In the above diagram, ‘Monday’ would be represented by the vector (0.3,0.9,0.4,0.7) and these numbers would change during training as the optimal representation of ‘Monday’ is learnt.
The embedding sizes can be tuned, but the lesson uses the following rule-of-thumb: size equals half the cardinality of the feature (rounded up to the nearest 1) or 50, whichever is smaller. So the days of the week end up being represented by 4 values rather than 7, and store ID by 50 instead of O(1000). The exact values in the embedding matrix can start from some random initialisation and then be learnt via backpropagation as normal, or if a similar embedding already exists for an earlier problem then that can be used as initial values and refined.
This method of Entity Embedding was summarised by the 3rd-place team in a paper here.
Effectively, this can be thought of as learning an optimal dimensionality reduction method. Luckily in particle physics, the majority of our features are continuous, and the ones which are categorical normally have low cardinality; an example from my own work is the decay channel of a pair of tau leptons, each of which can decay along three different channels (or more if the individual modes of the hadronic channel are considered).

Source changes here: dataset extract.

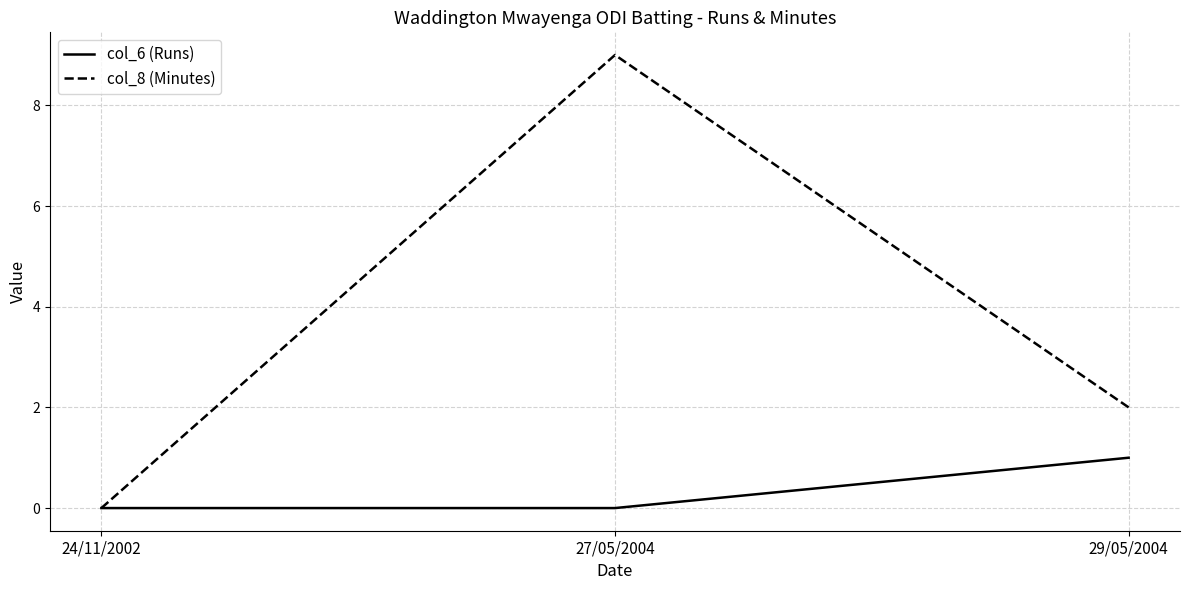

At 27/05/2004, list the series in order from largest to smallest.

col_8 (Minutes), col_6 (Runs)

Still it made me think whether it is better to encode the decay channel of the di-tau (nominal cardinality of nine) or each of the taus separately (two features of cardinality three), and whether one-hot or embedding is better. From a test it didn’t seem to matter too much, except the embedding method took longer to run (but my afternoon’s worth of Keras implementation could probably be refined somewhat).
Putting it into practice
I was still eager to try out the embedding method on something with more categorical features, and it just so happened that Kaggle had recently launched a challenge to predict the poverty class of households in Costa Rica based on the occupants and the house itself, in order to help distribute welfare assistance better.
The data contained a good number of categorical features, but unfortunately only had about 10,000 training-data rows, and even fewer households; each entry was a member of a particular household, but the final prediction was done for the head of the household only.
My attempt was to preprocess the household by creating features for the head of the household describing various characteristics of the other members in the household (e.g. number of people and number of years of education for different age groups). The majority of the categorical features came from the house itself; the various construction materials, electricity and water suppliers, district, et cetera. I created embedding matrices for each of these.
Another challenge was to deal with some missing and incorrect values in the data (which had either been left deliberately or accidentally; the competition was classed as a ‘playground’). This isn’t something I’d encountered before, so it was a nice experience. I initially tried my own solution of taking averages, but eventually followed another competitor’s suggestions. They also had a more detailed way of aggregating the household member data.
I struggled quite a bit with overfitting due to small amount of training data, and picked up a bit of experience with tuning regularisation, but never managed to beat the BDT-based solutions other people were using.
One thing I had tried to do was use the other members of the household to individually predict the poverty class of the entire household as a way of pretraining a model; there was over double the amount of training data there and it seemed a waste to throw it away. Whilst this worked (much to my surprise and delight), it failed to offer a serious improvement; I still managed to make the top 25%, though, which was nice.